Sialolithiasis is the most common disease of the salivary glands in middle-aged patients. Its etiology includes local chemical changes in salivary components, infectious factors, secretory disturbances, ductal anomalies of the salivary glands and foreign bodies. Simultaneous sialolithiasis in several salivary glands is rare; in most cases, it occurs in a single gland, and particularly in the submandibular gland. The frequent occurrence of sialolithiasis in the submandibular gland can be explained by the high mucin content of submandibular saliva, which adheres to foreign particles (Shafer et al. 1983). In addition, the anatomy of the submandibular duct (Wharton's duct), which is long and irregular in its course, also provides another risk factor for sialolithiasis. In the context of diagnostic sialendoscopy, Marchal et al. (2001) suggested that the presence of a sphincter system in Wharton's duct was another possible risk factor for sialolithiasis. However, Teymoortash et al. (2003) reported that Wharton's duct had no anatomical correlation with the presence of a sphincter and did not support the involvement of sphincter-like structures during the formation of sialoliths. In contrast to Wharton's duct, the presence of functional muscle fibres on the parotid duct together with the bulging of the terminal portion of the parotid gland suggests that it plays an important role in the formation of sialoliths. In such a situation, the remnants of saliva could make a nidus for the sialolith. This mechanism may explain the relatively frequent occurrence of parotid sialolithiasis in the terminal portion near the orifice. Further morphological and physiological studies are required to clarify this point.

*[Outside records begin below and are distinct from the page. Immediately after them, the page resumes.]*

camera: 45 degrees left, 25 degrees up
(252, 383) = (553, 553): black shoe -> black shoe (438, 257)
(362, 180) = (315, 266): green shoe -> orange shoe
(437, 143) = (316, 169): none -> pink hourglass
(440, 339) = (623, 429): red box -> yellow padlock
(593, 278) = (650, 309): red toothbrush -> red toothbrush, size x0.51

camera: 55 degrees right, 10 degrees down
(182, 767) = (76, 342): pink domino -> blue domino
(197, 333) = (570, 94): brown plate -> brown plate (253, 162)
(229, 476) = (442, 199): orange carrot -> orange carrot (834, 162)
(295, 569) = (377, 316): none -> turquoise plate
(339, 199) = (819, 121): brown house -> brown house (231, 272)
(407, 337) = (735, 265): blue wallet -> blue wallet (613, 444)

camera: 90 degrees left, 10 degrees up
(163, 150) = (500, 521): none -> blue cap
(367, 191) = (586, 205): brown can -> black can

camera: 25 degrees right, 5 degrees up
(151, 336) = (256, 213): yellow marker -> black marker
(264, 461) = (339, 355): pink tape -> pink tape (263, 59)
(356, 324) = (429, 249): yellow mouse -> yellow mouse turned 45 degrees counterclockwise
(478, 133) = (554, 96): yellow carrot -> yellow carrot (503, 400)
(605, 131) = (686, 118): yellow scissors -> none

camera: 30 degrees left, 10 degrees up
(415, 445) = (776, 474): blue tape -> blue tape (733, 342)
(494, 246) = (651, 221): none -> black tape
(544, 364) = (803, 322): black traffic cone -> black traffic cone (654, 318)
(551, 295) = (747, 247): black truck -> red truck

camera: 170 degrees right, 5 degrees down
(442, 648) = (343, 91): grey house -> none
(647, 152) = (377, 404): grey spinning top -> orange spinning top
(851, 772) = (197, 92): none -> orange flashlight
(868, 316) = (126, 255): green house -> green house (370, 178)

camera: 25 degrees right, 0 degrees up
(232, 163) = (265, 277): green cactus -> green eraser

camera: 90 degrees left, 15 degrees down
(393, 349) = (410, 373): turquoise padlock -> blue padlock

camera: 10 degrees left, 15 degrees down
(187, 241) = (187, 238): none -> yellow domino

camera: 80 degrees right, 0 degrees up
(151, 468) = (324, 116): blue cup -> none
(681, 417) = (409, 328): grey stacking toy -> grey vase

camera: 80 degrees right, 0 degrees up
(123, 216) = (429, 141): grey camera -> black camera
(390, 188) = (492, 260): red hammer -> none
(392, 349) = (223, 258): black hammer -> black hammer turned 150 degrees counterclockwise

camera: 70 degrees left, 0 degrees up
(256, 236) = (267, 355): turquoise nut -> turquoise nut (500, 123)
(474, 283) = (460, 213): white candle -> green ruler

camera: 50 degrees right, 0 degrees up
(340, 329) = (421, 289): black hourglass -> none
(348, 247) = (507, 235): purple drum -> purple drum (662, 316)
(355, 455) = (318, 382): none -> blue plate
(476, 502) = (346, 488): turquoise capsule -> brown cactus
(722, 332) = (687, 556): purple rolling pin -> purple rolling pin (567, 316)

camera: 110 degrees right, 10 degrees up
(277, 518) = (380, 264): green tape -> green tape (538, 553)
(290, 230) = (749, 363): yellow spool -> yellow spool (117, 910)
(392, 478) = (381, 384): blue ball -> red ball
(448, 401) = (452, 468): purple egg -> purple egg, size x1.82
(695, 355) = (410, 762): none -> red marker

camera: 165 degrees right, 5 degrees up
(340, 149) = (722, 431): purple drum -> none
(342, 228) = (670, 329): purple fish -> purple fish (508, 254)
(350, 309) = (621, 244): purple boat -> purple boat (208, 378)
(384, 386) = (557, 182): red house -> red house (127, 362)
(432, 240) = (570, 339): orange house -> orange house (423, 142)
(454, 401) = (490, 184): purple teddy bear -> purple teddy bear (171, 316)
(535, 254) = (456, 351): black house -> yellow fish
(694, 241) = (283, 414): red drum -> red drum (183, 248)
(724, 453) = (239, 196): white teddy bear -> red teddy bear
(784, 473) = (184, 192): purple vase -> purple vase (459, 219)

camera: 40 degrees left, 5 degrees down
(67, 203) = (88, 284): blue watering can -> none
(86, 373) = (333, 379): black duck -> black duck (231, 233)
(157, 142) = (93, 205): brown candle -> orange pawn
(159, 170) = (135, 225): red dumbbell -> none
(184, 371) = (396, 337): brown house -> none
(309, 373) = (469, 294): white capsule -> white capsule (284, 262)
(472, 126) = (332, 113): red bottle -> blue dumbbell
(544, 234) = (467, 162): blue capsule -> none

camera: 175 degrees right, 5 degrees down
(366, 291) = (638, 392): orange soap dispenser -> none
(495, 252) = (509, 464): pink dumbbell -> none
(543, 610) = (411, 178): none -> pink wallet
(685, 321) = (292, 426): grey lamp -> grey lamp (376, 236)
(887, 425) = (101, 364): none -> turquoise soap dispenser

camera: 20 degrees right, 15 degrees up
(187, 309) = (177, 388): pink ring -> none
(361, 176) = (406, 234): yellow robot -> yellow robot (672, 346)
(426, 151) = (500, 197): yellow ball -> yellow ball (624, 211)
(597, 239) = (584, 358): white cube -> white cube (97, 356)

In conclusion, based on our anatomical and histological examinations, we have tentatively described a physiological role for the buccinator muscle fibres that extend to the terminal portion of the parotid gland. In this study, these distinct, small muscle fibres were observed in all specimens, and extended to the terminal portion of the parotid duct, suggesting that they act as a dilator of the duct. In addition, the tortuous luminal structures related to the longitudinal smooth muscle layer of the duct also participate in the control of salivary flux (peristaltic activity). The valve-like structures could also play a role in the prevention of salivary reflux. Finally, the presence of the terminal ampule, which is associated with the muscle fibres surrounding the parotid duct, could play a role in the localization of sialolithiasis.
Acknowledgments
This study was supported by the Yonsei University College of Dentistry fund, 2005.